[Task requirements]:
A. Translate this sentence from the interview excerpt into Spanish: "Now, how do you address that problem and the new economics is about addressing that problem by recognising that the problems of capacity lead to problems with inflation as well as unemployment and unless you address the problem of capacity, you will have the boom-bust economics of the 1980's."
B. Answer these questions using the interview excerpt.
(i) According to Humphrys, for how many years have the Labour Party and the Tory Party been searching?
(ii) Brown says the economy expanded and ran into problems under which person?
(iii) According to Brown, what starts to come as the country imports more and more?

HUMPHRYS:                              This isn't just new economics for a new 
kind of global economy, this is the Holy Grail that you've discovered...they've 
been searching..the Labour Party, the Tory Party have been searching for it for 
fifty years, and you've discovered it just like that? 
 
BROWN:                                 But we have looked very carefully at 
what's wrong, we've looked at the experience of other countries, I'm not saying 
it's going to be easy but I think anybody looking at this country will 
understand that every time the British economy expands, it happened under Nigel 
Lawson, it's happened previously, that we run into problems, we don't 
haveenough skills, there's not enough investment in industry, there are too 
many bottlenecks and then the inflationary pressures start to come as we import 
more and more.  Now, how do you address that problem and the new economics is 
about addressing that problem by recognising that the problems of capacity lead 
to problems with inflation as well as unemployment and unless you address the 
problem of capacity, you will have the boom-bust economics of the 1980's.

[Raw data]:
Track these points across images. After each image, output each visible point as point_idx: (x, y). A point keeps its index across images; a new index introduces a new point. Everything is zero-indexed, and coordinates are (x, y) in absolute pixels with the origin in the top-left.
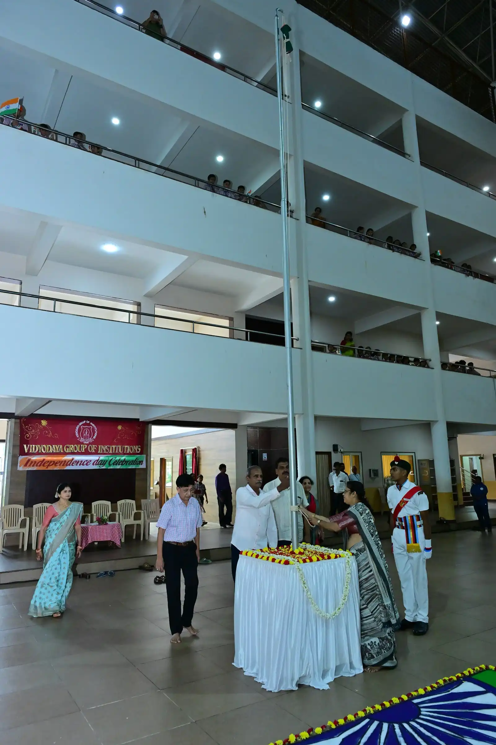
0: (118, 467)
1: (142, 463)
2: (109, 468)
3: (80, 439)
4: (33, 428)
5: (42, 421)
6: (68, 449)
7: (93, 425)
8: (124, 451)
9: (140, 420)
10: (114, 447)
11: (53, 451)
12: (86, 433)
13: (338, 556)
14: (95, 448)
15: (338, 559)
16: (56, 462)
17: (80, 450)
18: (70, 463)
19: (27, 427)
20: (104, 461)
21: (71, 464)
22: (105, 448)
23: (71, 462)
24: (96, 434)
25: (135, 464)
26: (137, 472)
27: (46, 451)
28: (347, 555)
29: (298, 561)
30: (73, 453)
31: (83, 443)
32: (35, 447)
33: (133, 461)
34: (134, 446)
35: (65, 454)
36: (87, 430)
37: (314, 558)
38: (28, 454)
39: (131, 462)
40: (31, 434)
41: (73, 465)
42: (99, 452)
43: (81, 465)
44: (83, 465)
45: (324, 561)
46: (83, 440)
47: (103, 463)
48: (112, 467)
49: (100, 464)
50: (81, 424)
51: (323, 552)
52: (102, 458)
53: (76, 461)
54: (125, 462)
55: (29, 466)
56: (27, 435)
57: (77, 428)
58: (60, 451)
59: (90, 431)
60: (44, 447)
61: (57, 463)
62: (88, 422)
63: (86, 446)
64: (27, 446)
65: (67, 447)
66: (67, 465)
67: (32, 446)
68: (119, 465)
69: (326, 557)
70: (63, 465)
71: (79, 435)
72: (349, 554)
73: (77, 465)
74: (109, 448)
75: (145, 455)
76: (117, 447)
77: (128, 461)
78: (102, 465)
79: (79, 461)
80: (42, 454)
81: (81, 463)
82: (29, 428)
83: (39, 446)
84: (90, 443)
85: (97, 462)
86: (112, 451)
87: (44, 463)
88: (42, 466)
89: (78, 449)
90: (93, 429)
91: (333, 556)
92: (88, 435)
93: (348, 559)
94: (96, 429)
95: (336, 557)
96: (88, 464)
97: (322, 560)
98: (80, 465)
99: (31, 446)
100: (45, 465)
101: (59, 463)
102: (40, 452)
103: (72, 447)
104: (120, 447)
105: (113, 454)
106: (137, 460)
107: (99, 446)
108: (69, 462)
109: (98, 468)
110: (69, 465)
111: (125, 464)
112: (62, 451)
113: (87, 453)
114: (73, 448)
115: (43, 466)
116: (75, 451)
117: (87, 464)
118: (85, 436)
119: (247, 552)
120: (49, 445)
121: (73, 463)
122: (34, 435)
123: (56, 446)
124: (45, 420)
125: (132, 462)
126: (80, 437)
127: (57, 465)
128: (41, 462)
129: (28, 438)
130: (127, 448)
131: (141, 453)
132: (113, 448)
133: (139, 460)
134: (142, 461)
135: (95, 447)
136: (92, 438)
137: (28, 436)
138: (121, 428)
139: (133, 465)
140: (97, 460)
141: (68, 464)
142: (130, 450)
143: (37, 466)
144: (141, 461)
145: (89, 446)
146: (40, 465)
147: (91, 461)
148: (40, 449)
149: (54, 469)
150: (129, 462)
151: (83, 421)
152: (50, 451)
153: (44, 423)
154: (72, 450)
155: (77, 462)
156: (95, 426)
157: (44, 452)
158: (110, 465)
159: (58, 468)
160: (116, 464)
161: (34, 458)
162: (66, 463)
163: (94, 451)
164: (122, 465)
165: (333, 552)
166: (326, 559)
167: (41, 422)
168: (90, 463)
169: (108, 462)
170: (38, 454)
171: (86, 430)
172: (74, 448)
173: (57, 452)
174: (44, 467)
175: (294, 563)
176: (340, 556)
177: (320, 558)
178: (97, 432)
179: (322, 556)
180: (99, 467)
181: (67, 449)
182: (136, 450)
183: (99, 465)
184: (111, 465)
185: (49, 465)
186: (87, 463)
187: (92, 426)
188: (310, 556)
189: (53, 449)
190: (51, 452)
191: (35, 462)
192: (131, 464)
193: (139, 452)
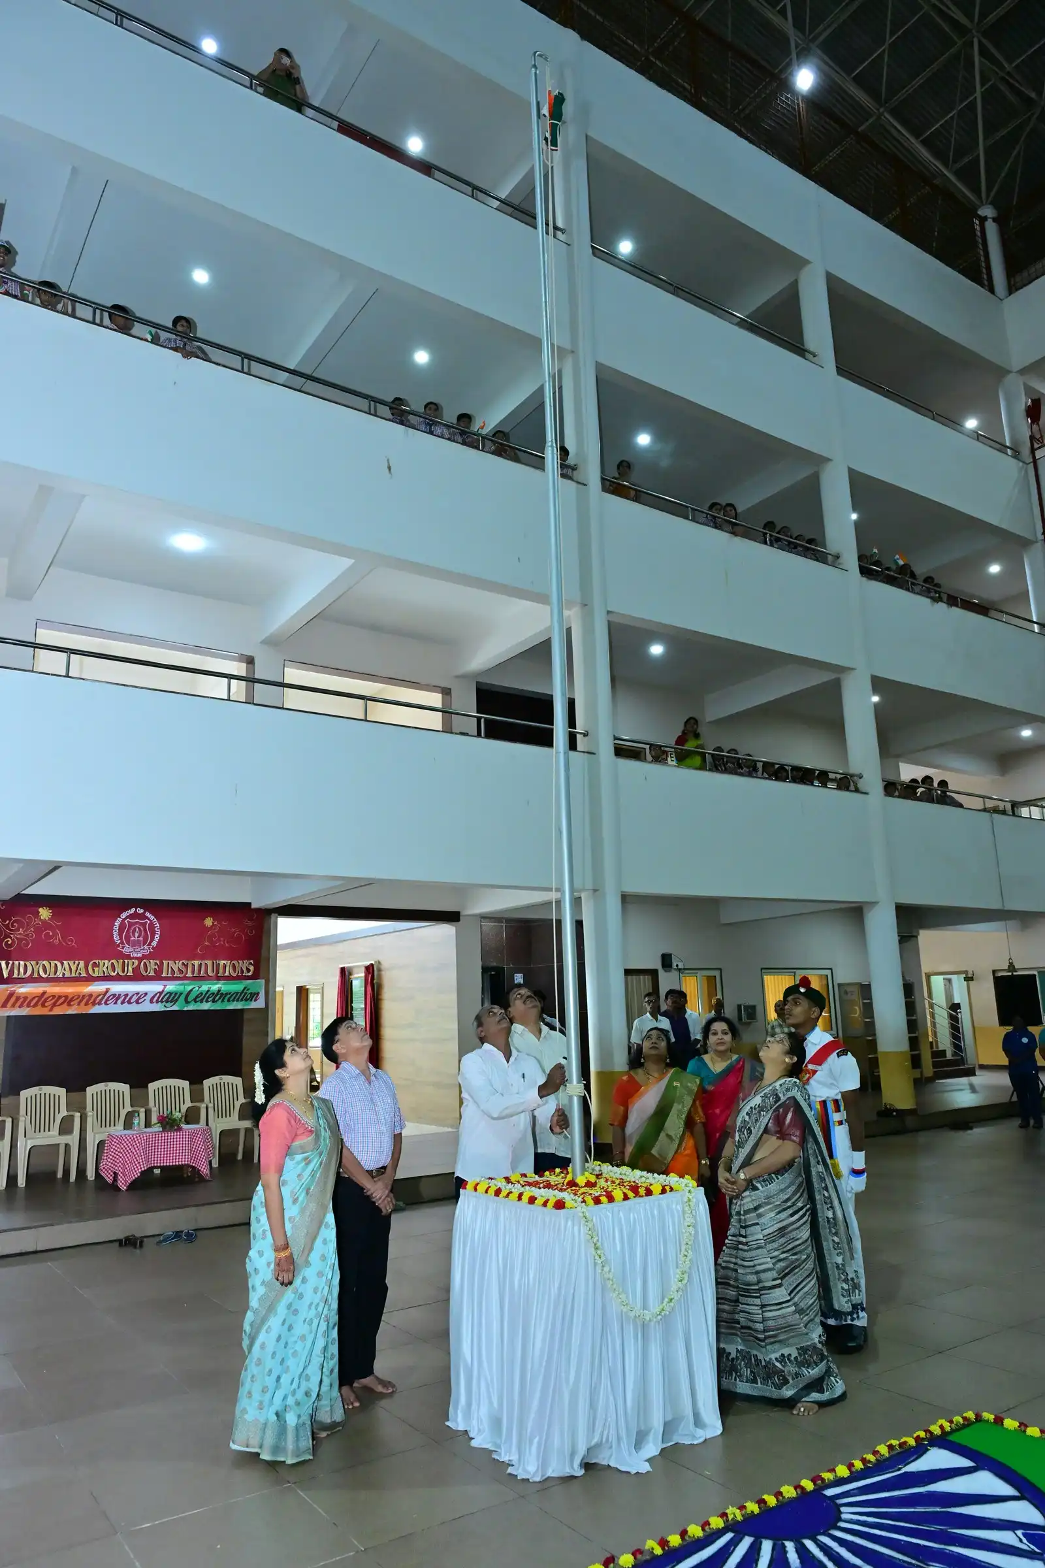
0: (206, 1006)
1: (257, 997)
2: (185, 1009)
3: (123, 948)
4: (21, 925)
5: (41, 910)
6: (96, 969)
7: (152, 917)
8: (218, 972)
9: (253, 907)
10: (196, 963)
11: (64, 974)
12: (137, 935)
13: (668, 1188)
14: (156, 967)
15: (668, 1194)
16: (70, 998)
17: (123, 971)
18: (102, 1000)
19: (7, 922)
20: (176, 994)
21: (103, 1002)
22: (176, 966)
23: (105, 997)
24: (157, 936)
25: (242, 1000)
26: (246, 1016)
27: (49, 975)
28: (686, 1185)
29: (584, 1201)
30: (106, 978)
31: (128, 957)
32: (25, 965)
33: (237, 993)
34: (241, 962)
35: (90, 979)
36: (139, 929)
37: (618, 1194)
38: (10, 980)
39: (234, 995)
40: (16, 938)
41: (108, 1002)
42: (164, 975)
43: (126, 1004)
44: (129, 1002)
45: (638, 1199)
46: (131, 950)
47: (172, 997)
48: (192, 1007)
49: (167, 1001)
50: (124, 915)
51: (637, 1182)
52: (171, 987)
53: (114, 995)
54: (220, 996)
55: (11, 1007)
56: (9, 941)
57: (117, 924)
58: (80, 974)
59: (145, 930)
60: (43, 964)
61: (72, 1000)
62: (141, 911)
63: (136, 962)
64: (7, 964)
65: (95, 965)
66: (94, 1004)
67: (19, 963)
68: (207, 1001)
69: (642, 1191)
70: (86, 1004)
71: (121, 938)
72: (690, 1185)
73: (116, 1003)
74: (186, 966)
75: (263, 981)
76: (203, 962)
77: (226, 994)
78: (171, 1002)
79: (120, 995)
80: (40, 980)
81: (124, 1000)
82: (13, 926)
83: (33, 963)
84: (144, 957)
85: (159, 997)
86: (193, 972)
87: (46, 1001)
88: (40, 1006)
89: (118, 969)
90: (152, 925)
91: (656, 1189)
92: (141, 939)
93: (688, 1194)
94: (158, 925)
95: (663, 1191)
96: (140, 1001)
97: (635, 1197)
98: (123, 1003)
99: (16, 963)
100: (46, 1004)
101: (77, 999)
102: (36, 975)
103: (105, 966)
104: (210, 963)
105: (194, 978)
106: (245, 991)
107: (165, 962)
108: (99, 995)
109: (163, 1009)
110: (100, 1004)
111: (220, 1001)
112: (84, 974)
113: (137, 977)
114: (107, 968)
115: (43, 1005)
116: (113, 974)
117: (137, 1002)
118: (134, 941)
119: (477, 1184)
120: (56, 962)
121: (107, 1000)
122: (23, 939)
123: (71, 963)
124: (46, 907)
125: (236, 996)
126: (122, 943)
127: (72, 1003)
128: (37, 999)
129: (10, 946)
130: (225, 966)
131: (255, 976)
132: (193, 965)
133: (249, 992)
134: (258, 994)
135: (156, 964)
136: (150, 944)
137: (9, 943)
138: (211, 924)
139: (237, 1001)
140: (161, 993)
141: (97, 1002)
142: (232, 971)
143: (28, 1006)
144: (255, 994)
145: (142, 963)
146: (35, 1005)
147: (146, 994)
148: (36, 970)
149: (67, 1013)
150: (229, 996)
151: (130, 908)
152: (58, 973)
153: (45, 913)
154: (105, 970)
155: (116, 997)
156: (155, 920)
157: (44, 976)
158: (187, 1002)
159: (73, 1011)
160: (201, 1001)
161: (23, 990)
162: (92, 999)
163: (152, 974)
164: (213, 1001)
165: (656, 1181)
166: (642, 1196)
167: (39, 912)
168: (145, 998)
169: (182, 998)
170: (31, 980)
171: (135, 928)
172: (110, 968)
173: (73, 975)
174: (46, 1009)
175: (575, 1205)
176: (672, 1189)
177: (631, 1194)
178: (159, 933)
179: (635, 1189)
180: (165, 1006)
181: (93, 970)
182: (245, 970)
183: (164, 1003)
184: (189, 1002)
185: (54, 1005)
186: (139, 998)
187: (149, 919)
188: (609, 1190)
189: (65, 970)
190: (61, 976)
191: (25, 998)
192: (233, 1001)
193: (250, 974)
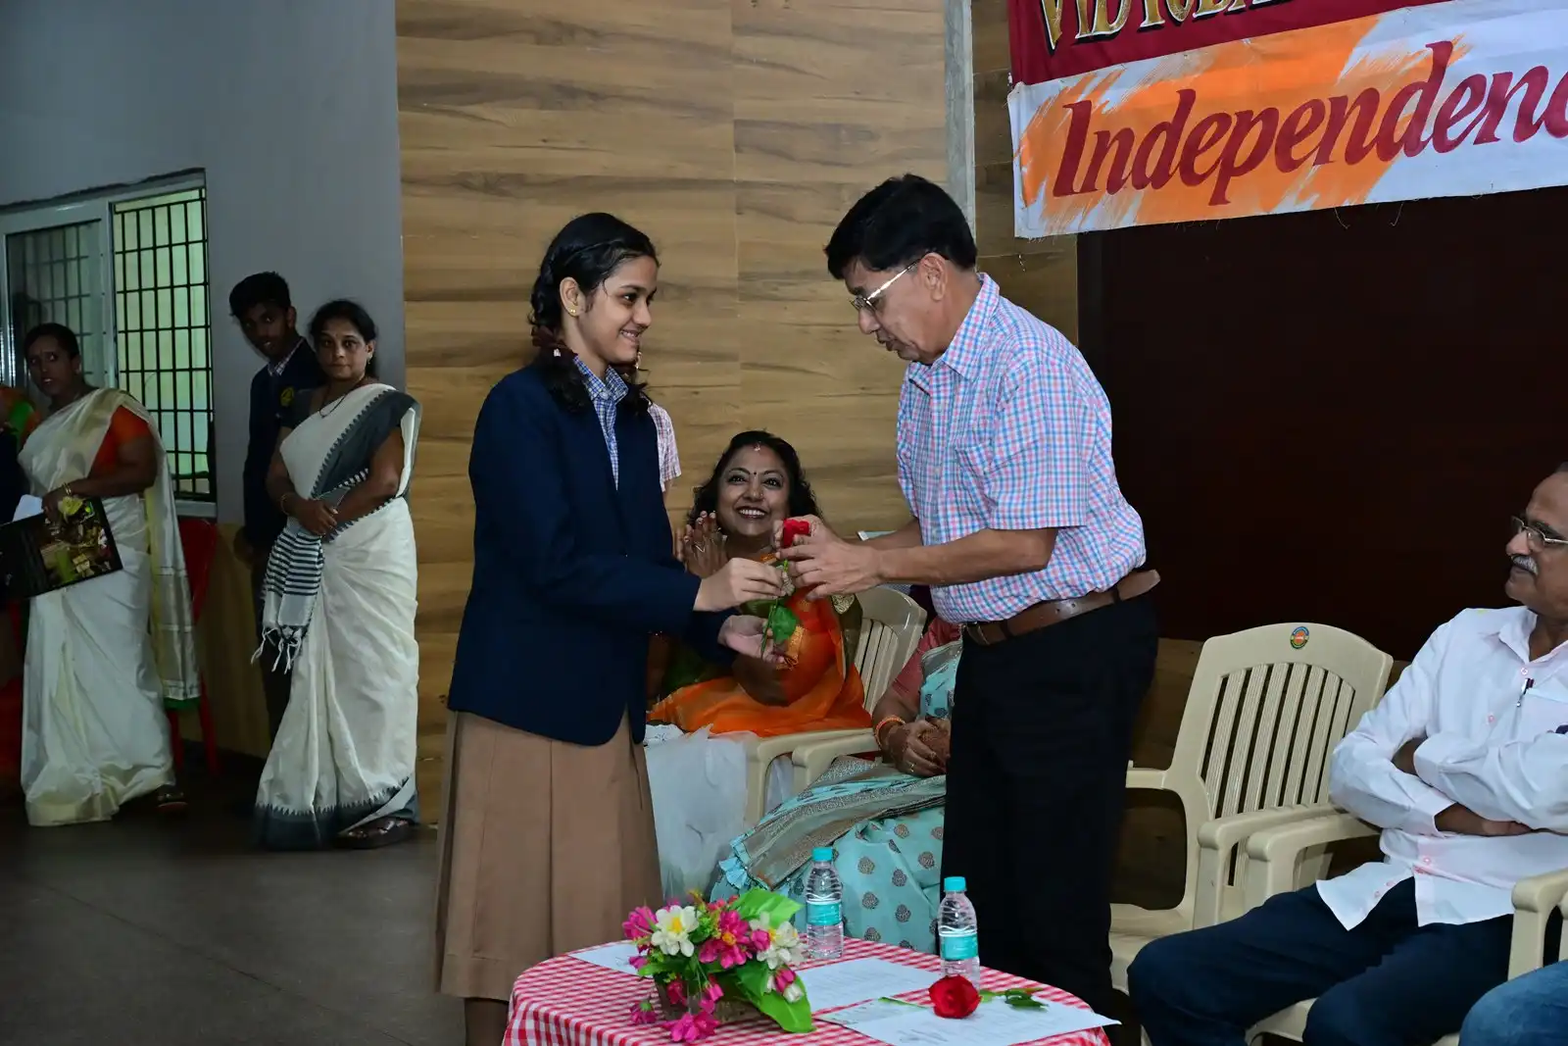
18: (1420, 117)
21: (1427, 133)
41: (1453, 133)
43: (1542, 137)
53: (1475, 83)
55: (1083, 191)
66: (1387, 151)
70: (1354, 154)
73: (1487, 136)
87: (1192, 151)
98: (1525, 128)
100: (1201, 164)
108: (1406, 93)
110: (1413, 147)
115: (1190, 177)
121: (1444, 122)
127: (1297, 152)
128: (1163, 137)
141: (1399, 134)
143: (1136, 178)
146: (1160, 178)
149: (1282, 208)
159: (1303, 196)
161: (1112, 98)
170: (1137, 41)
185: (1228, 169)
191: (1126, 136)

* * *

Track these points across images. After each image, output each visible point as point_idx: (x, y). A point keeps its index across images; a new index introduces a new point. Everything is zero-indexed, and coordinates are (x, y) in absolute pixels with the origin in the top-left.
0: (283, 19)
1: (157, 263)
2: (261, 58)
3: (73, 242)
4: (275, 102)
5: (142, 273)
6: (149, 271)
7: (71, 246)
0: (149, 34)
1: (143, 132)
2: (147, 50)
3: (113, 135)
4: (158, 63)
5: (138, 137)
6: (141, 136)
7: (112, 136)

---

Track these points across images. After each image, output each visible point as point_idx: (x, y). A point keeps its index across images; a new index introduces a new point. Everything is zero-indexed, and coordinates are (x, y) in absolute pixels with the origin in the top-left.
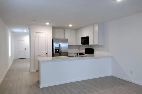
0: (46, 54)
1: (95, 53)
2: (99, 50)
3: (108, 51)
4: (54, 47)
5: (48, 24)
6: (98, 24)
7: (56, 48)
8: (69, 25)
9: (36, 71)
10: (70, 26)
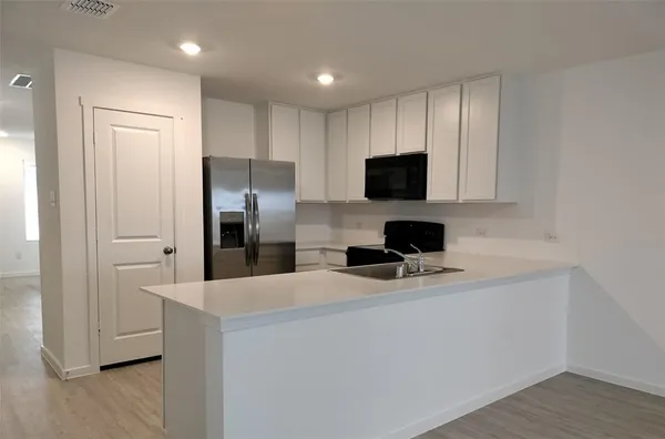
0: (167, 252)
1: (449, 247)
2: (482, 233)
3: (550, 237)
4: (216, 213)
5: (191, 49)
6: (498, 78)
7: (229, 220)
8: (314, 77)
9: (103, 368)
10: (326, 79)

[Replies]:
A. Ahora bien, ¿cómo se aborda ese problema? La nueva economía consiste en abordar ese problema reconociendo que los problemas de capacidad conducen a problemas de inflación además de desempleo, y que, a menos que se aborde el problema de capacidad, se tendrá la economía de auge y caída de los años ochenta.

B.
(i) Fifty years.
(ii) Nigel Lawson.
(iii) Inflationary pressures.